Il en va autrement pour la zone euro où les ventes au détail ont fléchi contre toute attente en mai et le fait qu’elles aient moins baissé qu’on ne l’avait cru le mois précédent est une maigre consolation.

FRONT COMMUN DERRIÈRE DRAGHI

Pour ce qui est d’un autre indicateur qui préoccupe au premier chef les banques centrales, à savoir l’inflation, les prix de détail en donnent aux Etats-Unis une image modérée qui n’est donc pas un obstacle à une baisse de taux.

En zone euro, elle est restée stable à 1,2% annuel, en net retrait par rapport à l’objectif de 2% de la Banque centrale européenne (BCE). Mais l’inflation dite de base, soit hors produits alimentaires et énergie, est remontée à 1,2%, après 1,0% en mai, alors que le marché l’attendait inchangée.

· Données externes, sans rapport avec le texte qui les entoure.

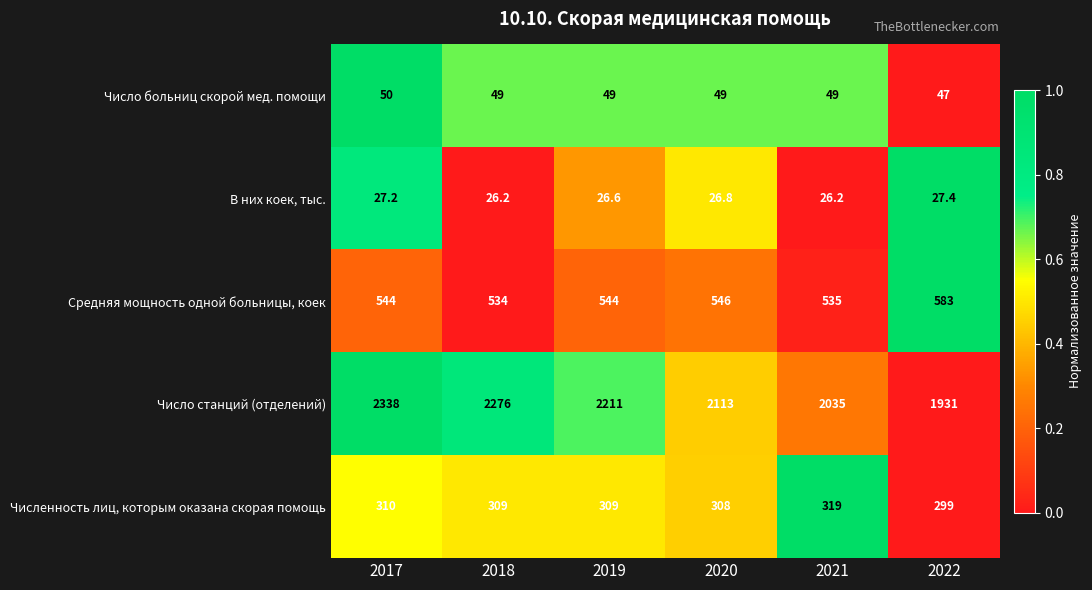

The value of В них коек, тыс. at 2019 is 8.3. True or false?

False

Cette mesure d’inflation, privilégiée par la BCE, n’a toutefois été que conforme aux attentes en mai et reste inférieure à celle d’avril, laissant penser que les pressions haussières sur les prix restent limitées.

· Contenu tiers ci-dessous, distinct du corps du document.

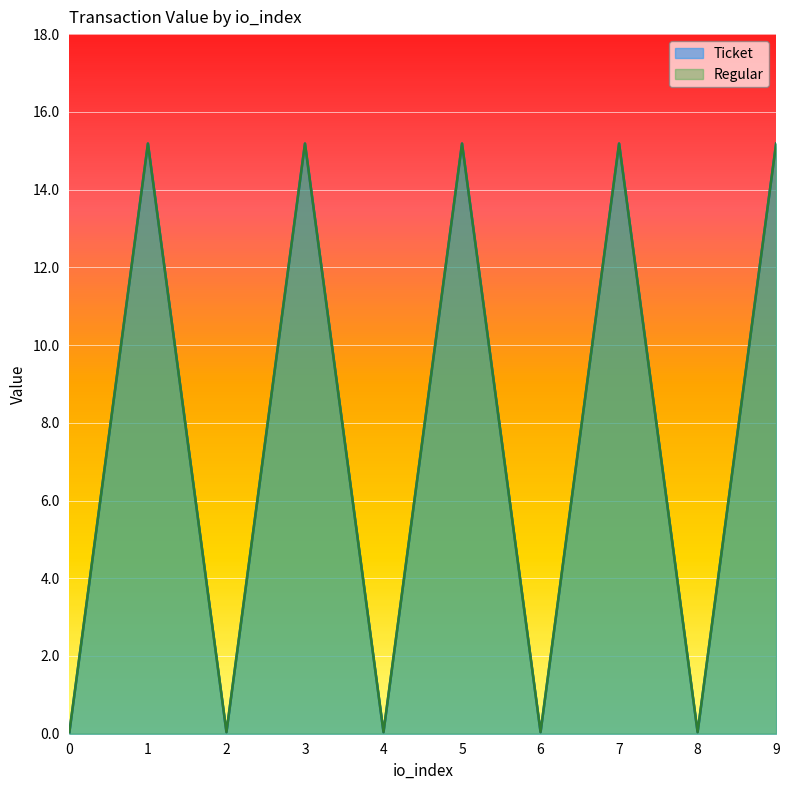

Is the value of Ticket at 0 greater than the value of Regular at 9?

No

C’est pourquoi la normalisation de la politique monétaire attendra, comme l’a signalé la BCE début juin, s’engageant à maintenir ses taux directeurs à leurs plus bas records au moins jusqu’à la fin du premier semestre 2020.

Le président Mario Draghi remettait le couvert à Sintra, vers la mi-juin en déclarant que la BCE était prête à utiliser toute la flexibilité permise par son mandat si l’inflation ne convergeait pas vers son objectif.

Ce discours avait fait grincer les dents de certains de ses collègues et hommes politiques, allemands pour ne pas les nommer.

Mais début juillet, les rangs paraissaient s’être resserrés derrière le président, plusieurs banquiers centraux, dont le Néerlandais Klaas Knot - un “faucon” - ainsi que le nouvel économiste en chef Philip Lane, ayant mis en avant la volonté de la BCE d’agir si nécessaire pour redresser l’inflation.

“Un tel consensus est logique, sachant que l’Europe est plus exposée à une récession que les Etats-Unis”, observe Christophe Barraud. “La difficulté pour la zone euro est qu’il y a un risque supplémentaire, celui du Brexit et surtout le risque de droits de douane américains sur l’automobile européenne”.

Mais, poursuit-il, autant pour la BCE que pour la Fed, “le marché est beaucoup trop optimiste quant à la possibilité de mouvements extrêmement accommodants en juillet”.

“Cela remet en jeu l’agenda de septembre”, conclut-il.